The paper tackles the problem of efficiently finding compact, high-performance neural networks under low-precision quantization by integrating quantization-aware fine-tuning into the neural architecture search loop, resulting in a 50% model size reduction on CIFAR-10 and a 6x shorter search time compared to related work.
Bayesian Optimization Mixed-Precision Neural Architecture Search (BOMP-NAS) is an approach to quantization-aware neural architecture search (QA-NAS) that leverages both Bayesian optimization (BO) and mixed-precision quantization (MP) to efficiently search for compact, high performance deep neural networks.
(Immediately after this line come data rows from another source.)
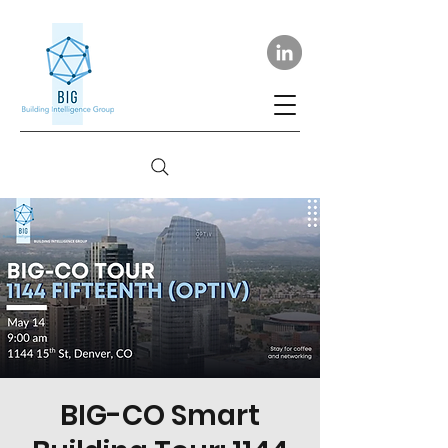
BIG-CO Smart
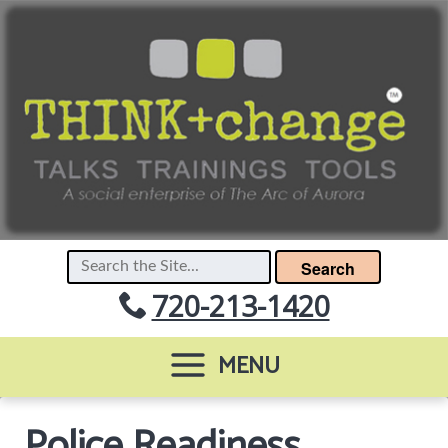
Search
720-213-1420
MENU
Police Readiness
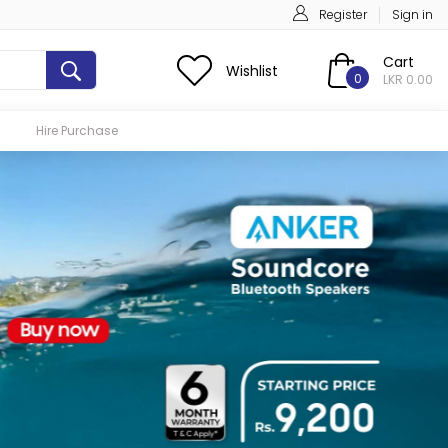
Register
Sign in
Cart
Wishlist
0
LKR 0.00
Hire Purchase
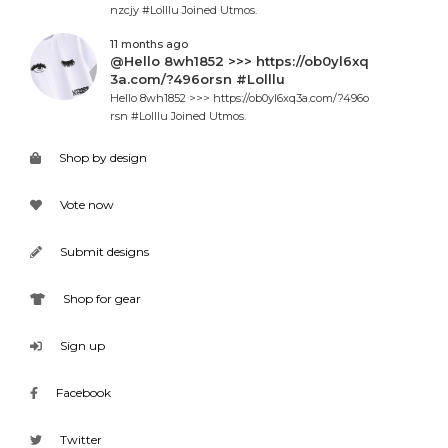
nzcjy #Lolllu Joined Utmos.
11 months ago
@Hello 8wh1852 >>> https://ob0yl6xq
3a.com/?496orsn #Lolllu
Hello 8wh1852 >>> https://ob0yl6xq3a.com/?496o
rsn #Lolllu Joined Utmos.
Shop by design
Vote now
Submit designs
Shop for gear
Sign up
Facebook
Twitter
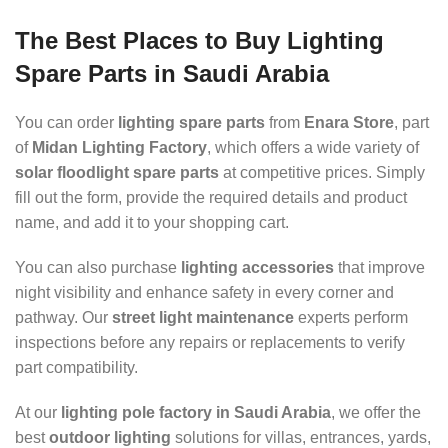
The Best Places to Buy Lighting
Spare Parts in Saudi Arabia
You can order
lighting spare parts
from
Enara Store
, part
of
Midan Lighting Factory
, which offers a wide variety of
solar floodlight spare parts
at competitive prices. Simply
fill out the form, provide the required details and product
name, and add it to your shopping cart.
You can also purchase
lighting accessories
that improve
night visibility and enhance safety in every corner and
pathway. Our
street light maintenance
experts perform
inspections before any repairs or replacements to verify
part compatibility.
At our
lighting pole factory in Saudi Arabia
, we offer the
best
outdoor lighting
solutions for villas, entrances, yards,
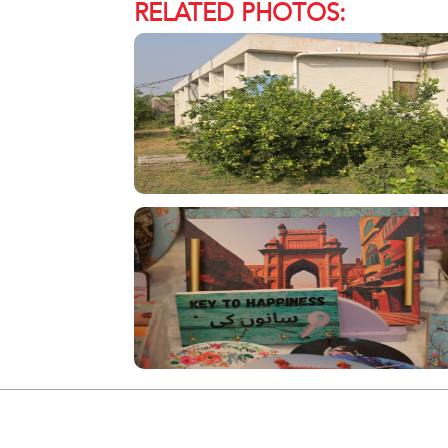
RELATED PHOTOS:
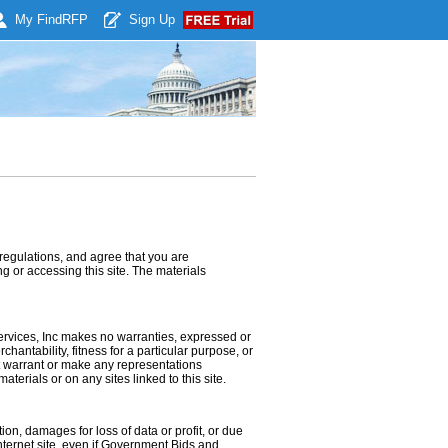
My Find
RFP
Sign Up
regulations, and agree that you are
g or accessing this site. The materials
ervices, Inc makes no warranties, expressed or
hantability, fitness for a particular purpose, or
ot warrant or make any representations
materials or on any sites linked to this site.
ion, damages for loss of data or profit, or due
Internet site, even if Government Bids and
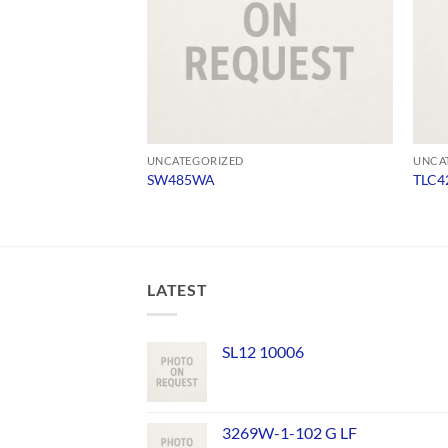
UNCATEGORIZED
UNCA
SW485WA
TLC4
LATEST
SL12 10006
3269W-1-102 G LF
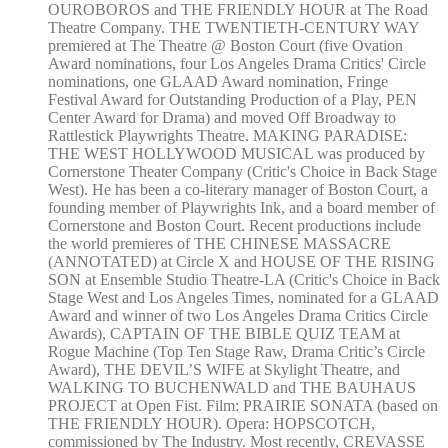
OUROBOROS and THE FRIENDLY HOUR at The Road
Theatre Company. THE TWENTIETH-CENTURY WAY
premiered at The Theatre @ Boston Court (five Ovation
Award nominations, four Los Angeles Drama Critics' Circle
nominations, one GLAAD Award nomination, Fringe
Festival Award for Outstanding Production of a Play, PEN
Center Award for Drama) and moved Off Broadway to
Rattlestick Playwrights Theatre. MAKING PARADISE:
THE WEST HOLLYWOOD MUSICAL was produced by
Cornerstone Theater Company (Critic's Choice in Back Stage
West). He has been a co-literary manager of Boston Court, a
founding member of Playwrights Ink, and a board member of
Cornerstone and Boston Court. Recent productions include
the world premieres of THE CHINESE MASSACRE
(ANNOTATED) at Circle X and HOUSE OF THE RISING
SON at Ensemble Studio Theatre-LA (Critic's Choice in Back
Stage West and Los Angeles Times, nominated for a GLAAD
Award and winner of two Los Angeles Drama Critics Circle
Awards), CAPTAIN OF THE BIBLE QUIZ TEAM at
Rogue Machine (Top Ten Stage Raw, Drama Critic’s Circle
Award), THE DEVIL’S WIFE at Skylight Theatre, and
WALKING TO BUCHENWALD and THE BAUHAUS
PROJECT at Open Fist. Film: PRAIRIE SONATA (based on
THE FRIENDLY HOUR). Opera: HOPSCOTCH,
commissioned by The Industry. Most recently, CREVASSE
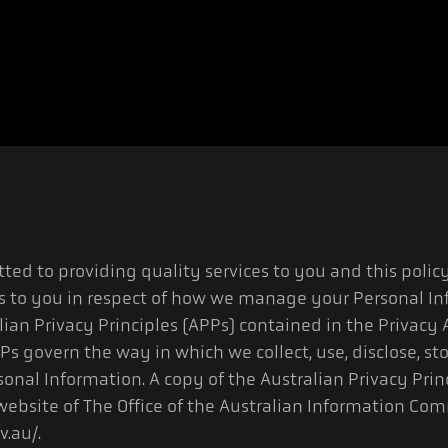
ted to providing quality services to you and this policy
s to you in respect of how we manage your Personal In
ian Privacy Principles (APPs) contained in the Privacy 
Ps govern the way in which we collect, use, disclose, st
sonal Information. A copy of the Australian Privacy Pri
ebsite of The Office of the Australian Information Com
v.au/.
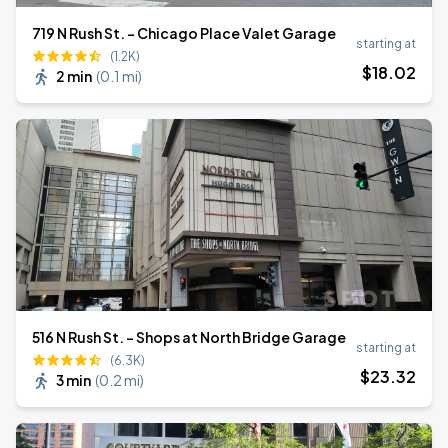
719 N Rush St. - Chicago Place Valet Garage
starting at
(1.2K)
$
18
.02
2 min
(
0.1 mi
)
516 N Rush St. - Shops at North Bridge Garage
starting at
(6.3K)
$
23
.32
3 min
(
0.2 mi
)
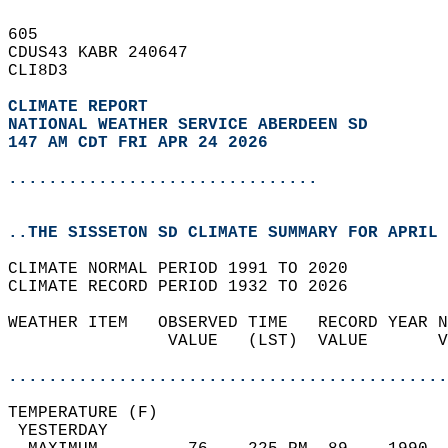
605   
CDUS43 KABR 240647  
CLI8D3  
CLIMATE REPORT 
NATIONAL WEATHER SERVICE ABERDEEN SD
147 AM CDT FRI APR 24 2026
...............................
..THE SISSETON SD CLIMATE SUMMARY FOR APRIL 
CLIMATE NORMAL PERIOD 1991 TO 2020  
CLIMATE RECORD PERIOD 1932 TO 2026  
WEATHER ITEM   OBSERVED TIME   RECORD YEAR N
                VALUE   (LST)  VALUE       V
                                            
............................................
TEMPERATURE (F)                             
 YESTERDAY                                  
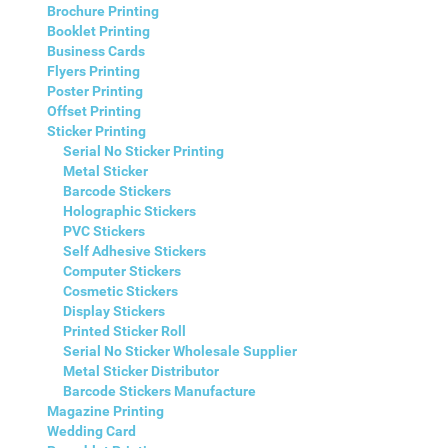
Brochure Printing
Booklet Printing
Business Cards
Flyers Printing
Poster Printing
Offset Printing
Sticker Printing
Serial No Sticker Printing
Metal Sticker
Barcode Stickers
Holographic Stickers
PVC Stickers
Self Adhesive Stickers
Computer Stickers
Cosmetic Stickers
Display Stickers
Printed Sticker Roll
Serial No Sticker Wholesale Supplier
Metal Sticker Distributor
Barcode Stickers Manufacture
Magazine Printing
Wedding Card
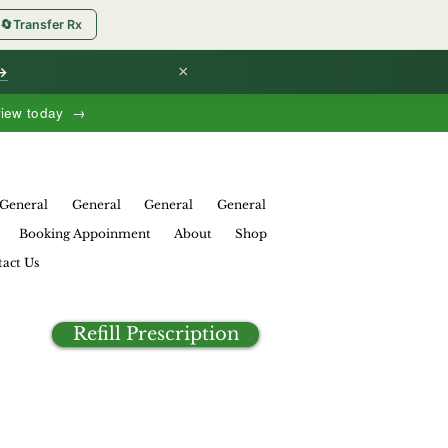
🔄
Transfer Rx
×
 →
view today →
General
General
General
General
Booking Appoinment
About
Shop
act Us
Refill Prescription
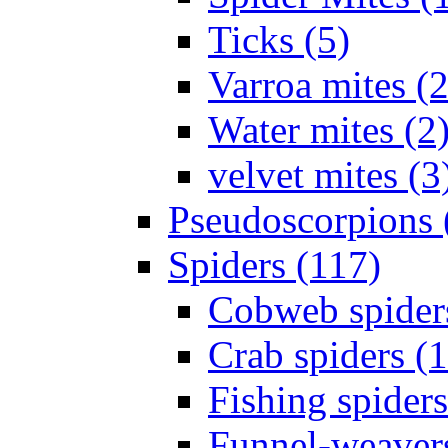
Ticks (5)
Varroa mites (2
Water mites (2
velvet mites (3
Pseudoscorpions 
Spiders (117)
Cobweb spider
Crab spiders (
Fishing spiders
Funnel-weavers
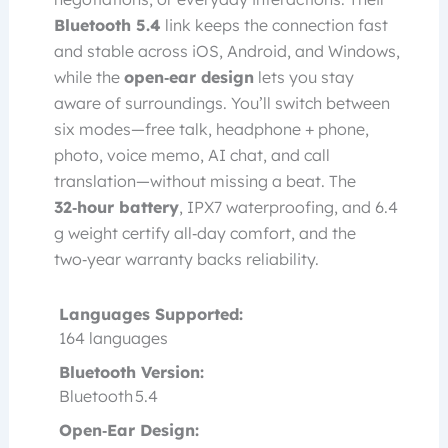
Bluetooth 5.4
link keeps the connection fast
and stable across iOS, Android, and Windows,
while the
open‑ear design
lets you stay
aware of surroundings. You’ll switch between
six modes—free talk, headphone + phone,
photo, voice memo, AI chat, and call
translation—without missing a beat. The
32‑hour battery
, IPX7 waterproofing, and 6.4
g weight certify all‑day comfort, and the
two‑year warranty backs reliability.
Languages Supported:
164 languages
Bluetooth Version:
Bluetooth 5.4
Open‑Ear Design:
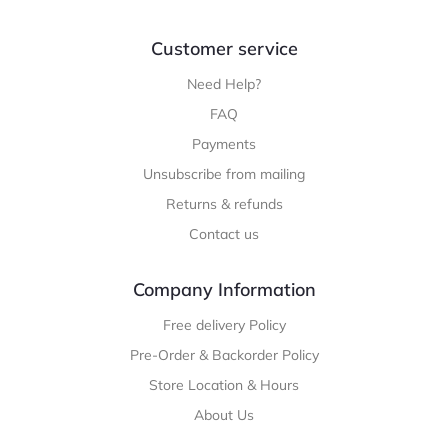
Customer service
Need Help?
FAQ
Payments
Unsubscribe from mailing
Returns & refunds
Contact us
Company Information
Free delivery Policy
Pre-Order & Backorder Policy
Store Location & Hours
About Us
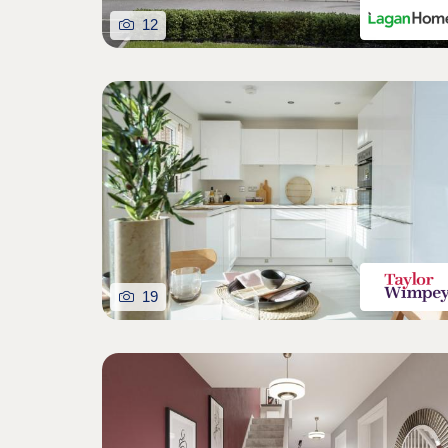
12
19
The results show that integrating quantization-aware fine-tuning (QAFT) into the NAS loop is a necessary step to find networks that perform well under low-precision quantization: integrating it allows a model size reduction of nearly 50\% on the CIFAR-10 dataset. BOMP-NAS is able to find neural networks that achieve state of the art performance at much lower design costs. This study shows that BOMP-NAS can find these neural networks at a 6x shorter search time compared to the closest related work.